Şimdi ise gelinen noktada Heybeliada Ruhban Okulu'nda eğitim-öğretimin olmadığını belirten Cumhurbaşkanı Erdoğan, sözlerine şöyle devam etti:
"Sürekli Sayın Çipras ve önceki başbakanlar hep gündeme getirdiler, ben de kendilerine sadece 'Batı Trakya'daki müftüler meselesini önlerine koydum. 'Siz de gelin şu izi çözün, biz de bu işi çözelim bizim açımızdan bir sıkıntı yok.' dedim.

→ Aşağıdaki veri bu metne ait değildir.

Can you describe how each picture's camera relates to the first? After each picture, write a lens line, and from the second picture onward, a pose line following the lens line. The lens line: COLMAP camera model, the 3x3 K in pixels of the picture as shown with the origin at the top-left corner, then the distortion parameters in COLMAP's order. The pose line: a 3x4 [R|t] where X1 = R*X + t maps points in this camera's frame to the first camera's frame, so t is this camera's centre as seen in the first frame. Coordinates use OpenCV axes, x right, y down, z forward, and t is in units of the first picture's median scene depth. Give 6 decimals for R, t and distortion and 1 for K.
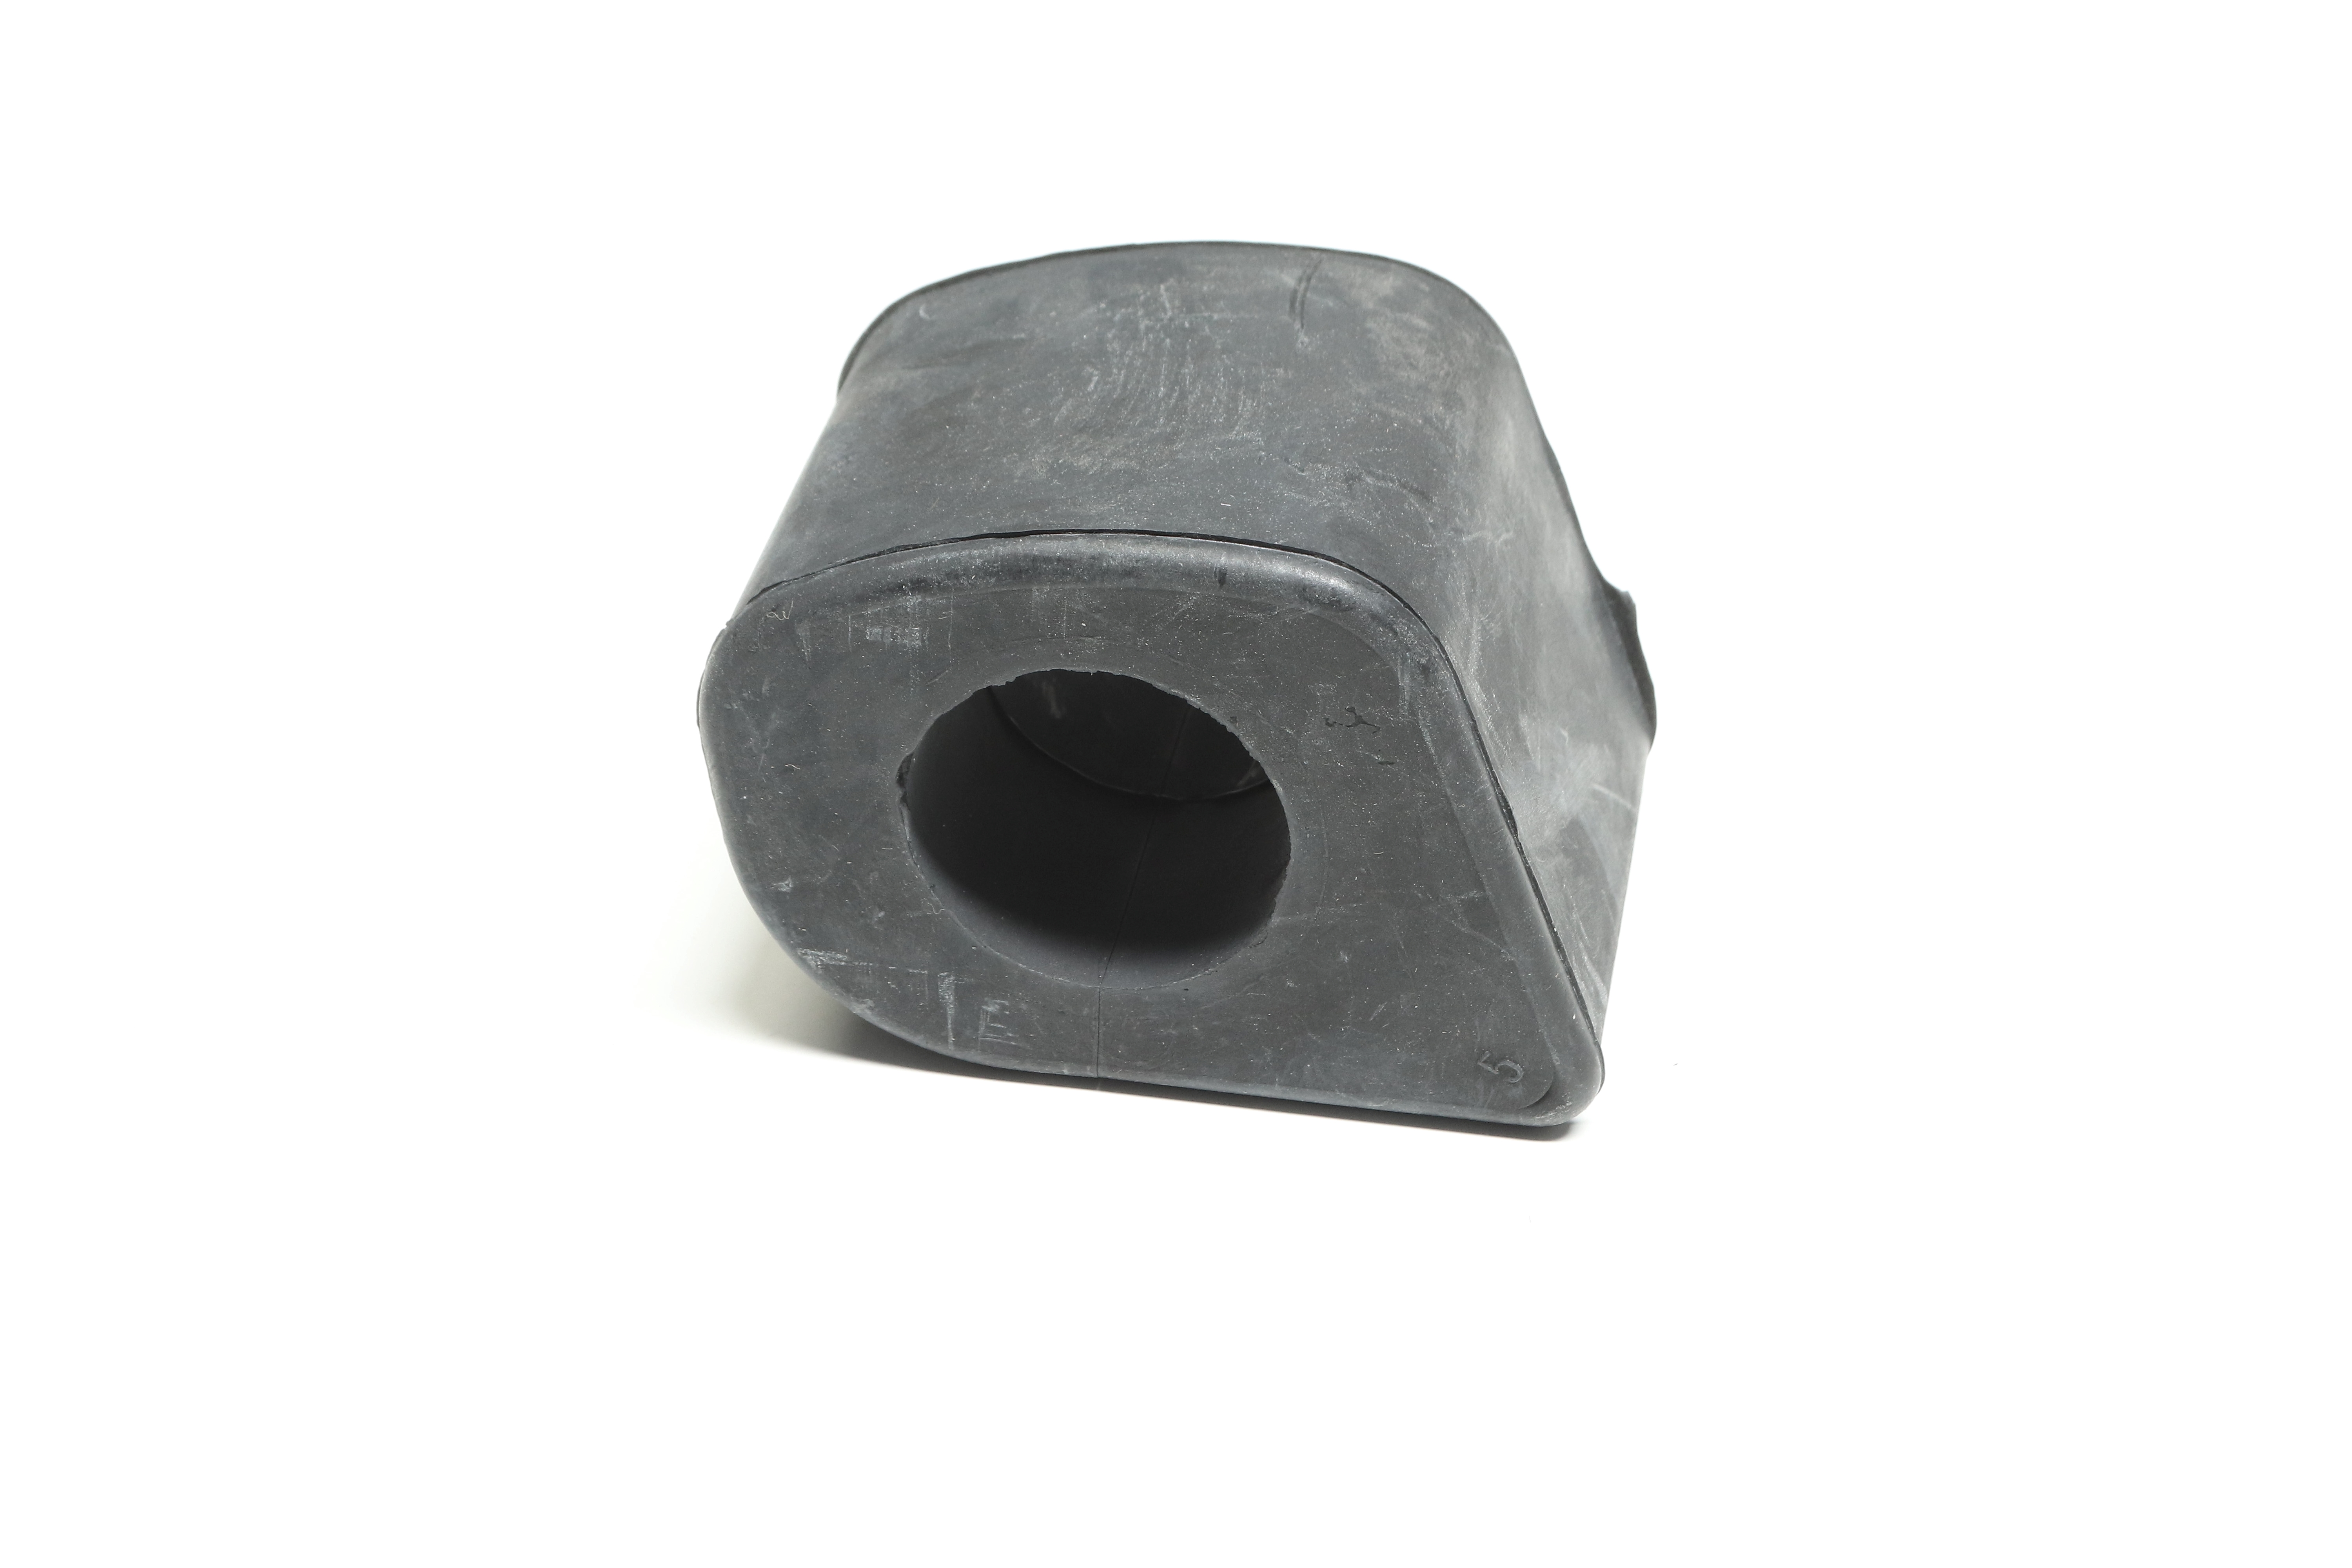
lens RADIAL K [[4084.6, 0, 1182.7], [0, 4084.6, 792.0], [0, 0, 1]] dist [-0.031516, 0.000000]
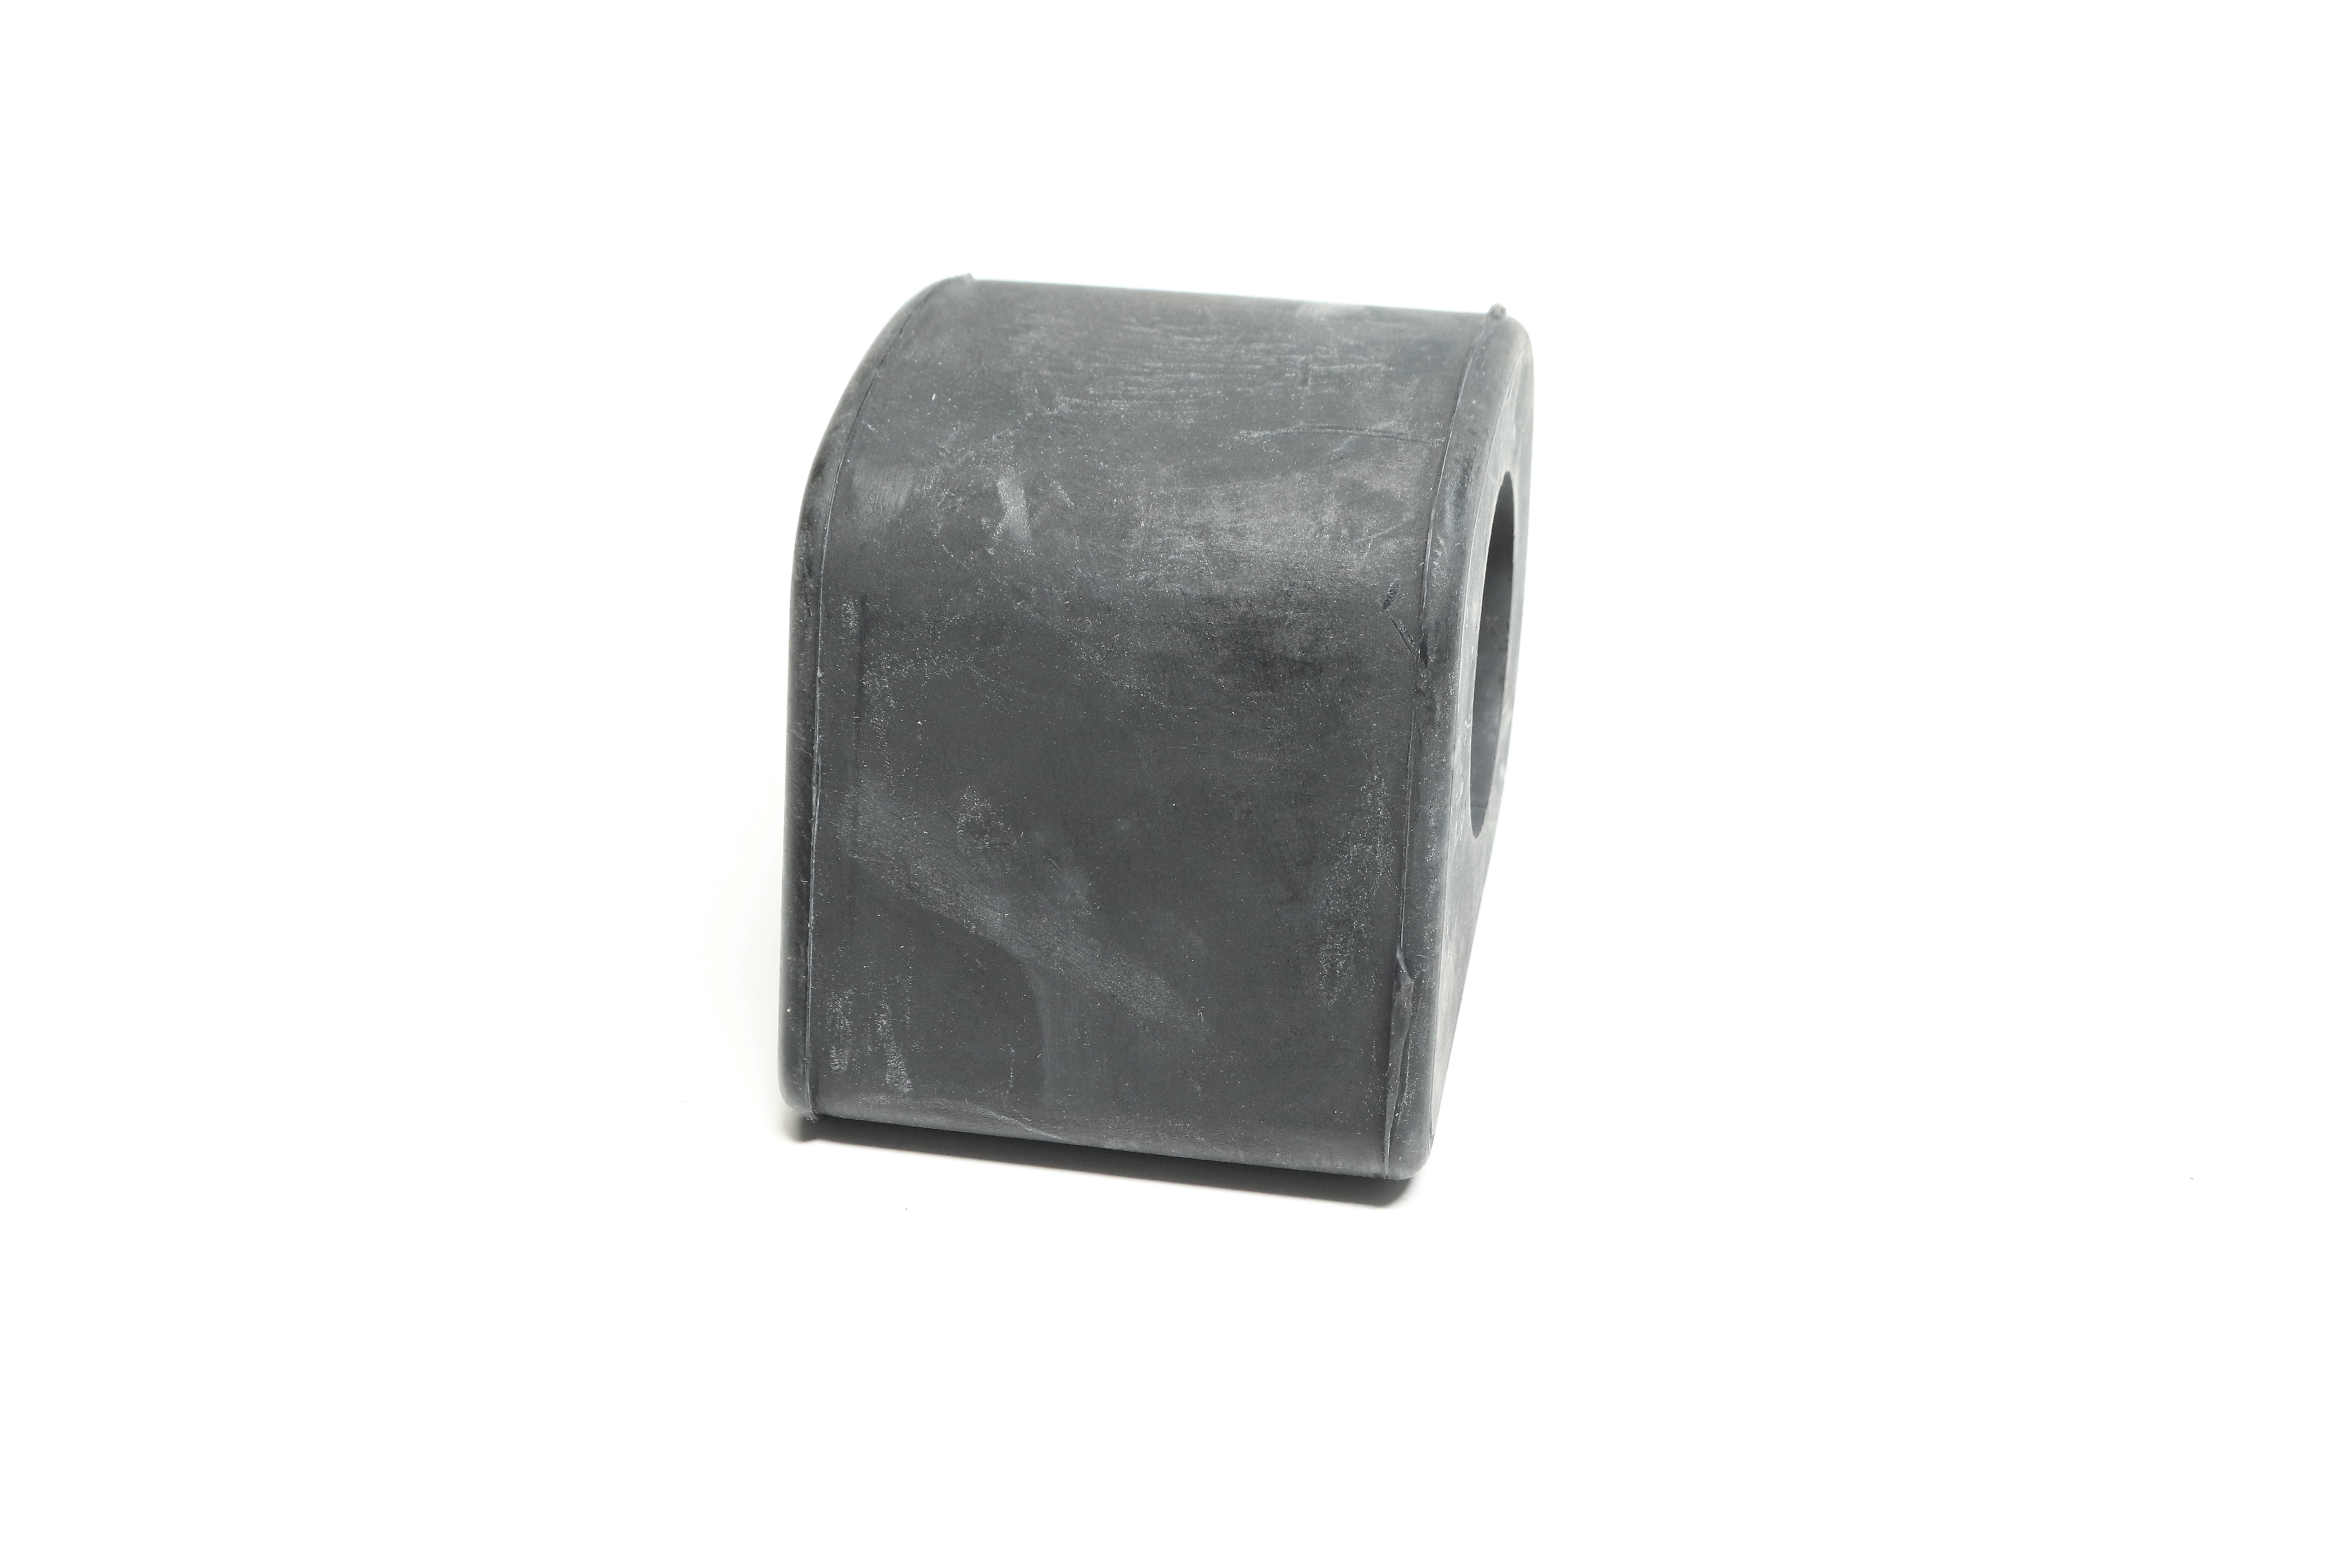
lens RADIAL K [[4084.6, 0, 1179.9], [0, 4084.6, 781.0], [0, 0, 1]] dist [-0.031516, 0.000000]
pose [[0.000456, 0.585076, -0.810978, 0.876905], [-0.567640, 0.667812, 0.481470, -0.520554], [0.823277, 0.460124, 0.332417, 0.717317]]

Sen Sinot Meclisinde sayısal olarak bir ara 7'ye düşmüşlerdi. Ben Sayın Bartholomeos'a haber gönderdim. 'Bize bu noktada, Lozan'a göre, Sen Sinot Meclisinde görev alacak din görevlileri verin, ona göre biz bunları vatandaşlığa alalım ve Sen Sinot Meclisini çalışır hale getirelim.' Bize isimler verildi, Türkiye Cumhuriyeti vatandaşı yaptık ve şu anda 15 üyesiyle Sen Sinot Meclisi çalışıyor. Dolayısıyla Lozan'a göre seçimini yapabilecek noktaya gelmiş oldu. Biz de herhangi bir çekincemiz yok, buradan böyle bir talep de gelince Sayın Çipras'ın Ruhban Okulu'nu ziyaret etmesi için 'hayırlı olsun' dedik ve yarın bu ziyareti gerçekleştirecekler. Ben yine 'hayırlı olsun' diyorum."